We will hear plenty from ardent Remainers about how the UK is an irrelevance to the US, and it was fanciful to expect special treatment. We will be told that, now that we have left the EU bloc, we are a geopolitical irrelevance. But that ignores one fundamental issue.
A strong US domestic economy is not enough, we need a strong Western one as well to counter the growing Chinese threat.
It’s a threat Biden certainly seems to be taking seriously. Largely thanks to fracking, it has restored its energy independence, and reclaimed leadership of the oil industry.
Sanctions have been imposed on technology transfers with China, while tariffs have been imposed to protect crucial industries. It will take many more years to assess the full impact of all those policies, and whether they have succeeded or failed. But it is notable that Mexico has now overtaken China as America’s main trading partner.
And there are signs the Chinese industrial machine is slowing down, even if only modestly. The assumption that China would cruise effortlessly to global economic supremacy, that this would be the “Chinese century”, has started to falter.

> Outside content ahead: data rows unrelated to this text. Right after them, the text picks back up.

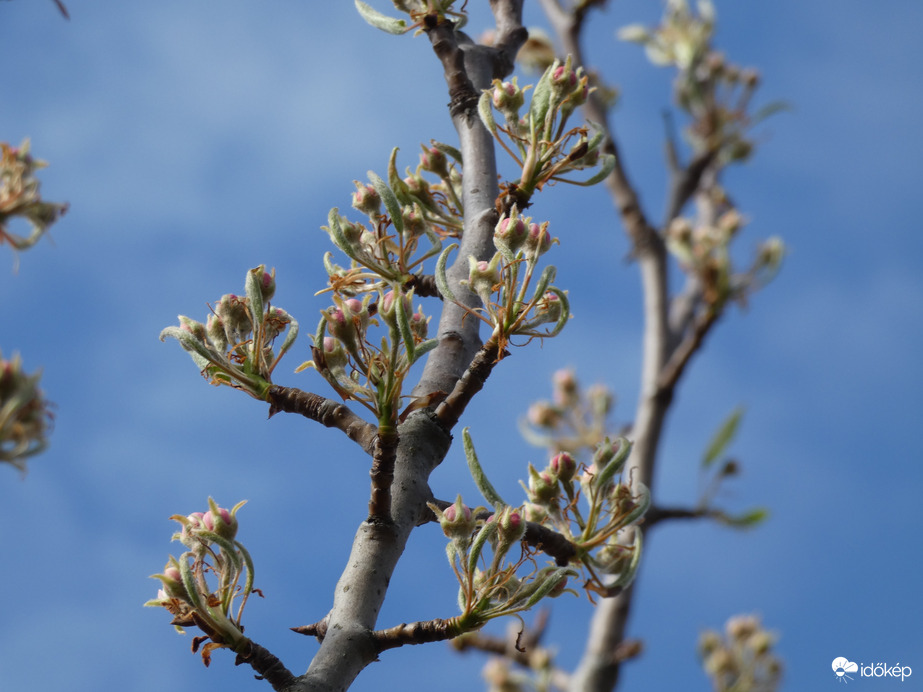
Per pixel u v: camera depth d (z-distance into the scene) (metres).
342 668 2.32
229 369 2.73
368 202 3.04
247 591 2.29
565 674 5.47
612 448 2.92
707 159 7.22
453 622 2.37
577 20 7.06
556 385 6.19
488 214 3.26
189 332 2.68
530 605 2.37
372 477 2.49
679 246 6.29
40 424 2.12
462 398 2.70
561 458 2.89
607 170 3.12
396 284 2.38
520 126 3.12
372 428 2.72
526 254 2.64
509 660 5.65
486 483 2.57
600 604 5.32
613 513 2.84
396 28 3.67
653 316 6.39
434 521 2.65
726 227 6.23
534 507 2.88
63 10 2.30
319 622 2.46
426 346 2.40
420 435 2.69
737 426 5.45
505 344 2.64
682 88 8.30
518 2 4.29
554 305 2.69
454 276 3.13
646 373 6.22
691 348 5.87
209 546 2.34
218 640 2.27
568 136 3.07
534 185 3.10
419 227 3.10
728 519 5.38
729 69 8.28
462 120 3.63
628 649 5.15
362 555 2.50
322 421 2.75
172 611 2.33
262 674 2.28
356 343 2.44
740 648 5.99
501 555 2.37
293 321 2.82
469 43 3.98
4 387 2.09
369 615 2.43
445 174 3.55
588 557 2.80
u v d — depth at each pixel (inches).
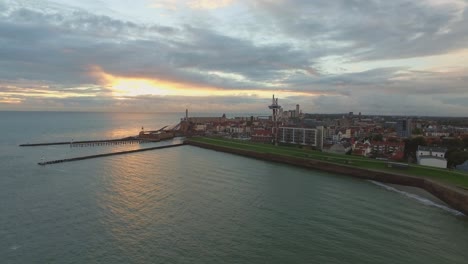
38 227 1907.0
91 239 1749.5
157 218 2076.8
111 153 5364.2
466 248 1717.5
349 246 1700.3
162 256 1565.0
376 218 2174.0
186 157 5231.3
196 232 1860.2
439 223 2116.1
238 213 2210.9
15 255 1571.1
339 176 3868.1
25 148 5910.4
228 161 4867.1
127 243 1704.0
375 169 3811.5
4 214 2119.8
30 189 2770.7
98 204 2347.4
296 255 1589.6
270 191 2888.8
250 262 1517.0
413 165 3897.6
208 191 2805.1
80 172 3617.1
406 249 1683.1
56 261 1514.5
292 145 7519.7
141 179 3255.4
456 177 3233.3
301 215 2194.9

That the US is adopting a strategy of “de-risking” from China is welcome. The current regime may prove to be perfectly benign, as its leaders insist, though recent moves towards upending the current rules-based international order suggest otherwise.

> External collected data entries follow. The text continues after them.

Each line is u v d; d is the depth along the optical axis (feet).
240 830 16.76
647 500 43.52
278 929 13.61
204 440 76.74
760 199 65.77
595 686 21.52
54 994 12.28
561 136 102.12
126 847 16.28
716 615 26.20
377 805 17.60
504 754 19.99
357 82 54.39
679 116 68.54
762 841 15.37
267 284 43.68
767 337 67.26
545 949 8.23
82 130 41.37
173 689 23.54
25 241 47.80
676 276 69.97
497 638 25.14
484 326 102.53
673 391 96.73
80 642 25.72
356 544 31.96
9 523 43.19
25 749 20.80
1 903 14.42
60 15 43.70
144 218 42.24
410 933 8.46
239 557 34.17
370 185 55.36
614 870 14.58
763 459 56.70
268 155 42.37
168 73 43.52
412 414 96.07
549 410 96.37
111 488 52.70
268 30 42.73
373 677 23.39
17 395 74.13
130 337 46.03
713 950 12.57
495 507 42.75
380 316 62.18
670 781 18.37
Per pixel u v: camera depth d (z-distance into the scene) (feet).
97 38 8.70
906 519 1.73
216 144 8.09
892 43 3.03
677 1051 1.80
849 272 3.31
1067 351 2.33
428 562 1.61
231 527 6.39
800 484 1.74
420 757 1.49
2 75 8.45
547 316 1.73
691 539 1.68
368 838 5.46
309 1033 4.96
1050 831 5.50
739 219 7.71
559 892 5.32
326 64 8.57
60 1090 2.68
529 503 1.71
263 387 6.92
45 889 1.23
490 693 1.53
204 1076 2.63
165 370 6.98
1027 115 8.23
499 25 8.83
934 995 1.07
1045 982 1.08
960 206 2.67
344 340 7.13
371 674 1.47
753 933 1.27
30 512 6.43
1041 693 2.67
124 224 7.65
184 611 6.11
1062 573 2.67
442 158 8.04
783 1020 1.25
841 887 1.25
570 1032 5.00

The chairman of the Foreign Affairs Select Committee, Alicia Kearns, earlier this year warned that its accelerating aggression poses an “alarming threat”, drawing some nations closer to a vision of “unruly autocracy”.

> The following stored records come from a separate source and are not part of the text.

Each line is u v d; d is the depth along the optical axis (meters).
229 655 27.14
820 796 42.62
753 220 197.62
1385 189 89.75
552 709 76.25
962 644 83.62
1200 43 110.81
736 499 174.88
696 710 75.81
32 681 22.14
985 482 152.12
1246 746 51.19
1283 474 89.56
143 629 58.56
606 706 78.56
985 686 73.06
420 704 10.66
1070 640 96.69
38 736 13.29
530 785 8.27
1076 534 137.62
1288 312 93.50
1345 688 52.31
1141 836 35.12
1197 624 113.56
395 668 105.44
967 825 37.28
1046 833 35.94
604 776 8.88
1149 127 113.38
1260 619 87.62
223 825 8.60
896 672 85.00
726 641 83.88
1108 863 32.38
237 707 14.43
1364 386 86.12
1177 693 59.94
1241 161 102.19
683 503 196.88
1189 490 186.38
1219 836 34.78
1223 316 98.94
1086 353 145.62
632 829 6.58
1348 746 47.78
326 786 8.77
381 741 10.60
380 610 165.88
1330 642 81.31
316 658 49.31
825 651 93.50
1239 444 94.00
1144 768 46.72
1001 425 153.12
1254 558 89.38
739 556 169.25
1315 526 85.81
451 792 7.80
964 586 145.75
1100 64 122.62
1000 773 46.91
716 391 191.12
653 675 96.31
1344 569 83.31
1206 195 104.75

But America is missing a crucial section of the strategic jigsaw. Its dominance will be weakened if Britain, Germany, Italy, France, Japan, South Korea, Australia and its other Western allies are economically stagnating.
Clearly, it is not the job of Joe Biden to fix the domestic policy errors made by politicians in Westminster. But it can encourage them to nurture their own industries. It can make sure dollars flow through the global economy, and hold their value.
It can encourage American companies to invest globally, building expertise in countries friendly towards its values and interests. And the quickest way to achieve that is through free and open trade, for the simple reason that it makes everyone richer.
A US-UK trade deal would deliver enormous benefits to the UK of course. The US is our largest single market. Our exporters are rewarded by its expansion. But we are also the seventh largest partner for the US, measured by the volume of imports and exports.
The UK is the second largest corporate investor in the US after Japan. Collaboration with us will improve the US position when combatting challenges including repression in Hong Kong, genocide in Xinjiang, coercian aimed at Taiwan, Chinese government subsidies, and the widespread theft of cutting-edge Western intellectual property.
This same logic applies just as much to trade with Europe. Just as there is no trade deal between the US and the UK, there isn’t one between the US and European Union either (the Transatlantic Trade and Investment Partnership was scrapped in 2019 after years of negotiations).
A trade deal with Japan was finally signed in 2020, which should have set a blueprint for a future agreement with Britain.
A free trade agreement between the UK and the US, with similar legal and regulatory systems, should have been wrapped up in a year or two.
The only obstacle was President Biden’s petty protectionism. He is ceding economic leadership to China – at precisely the moment when the Western economies should be working together and fighting back.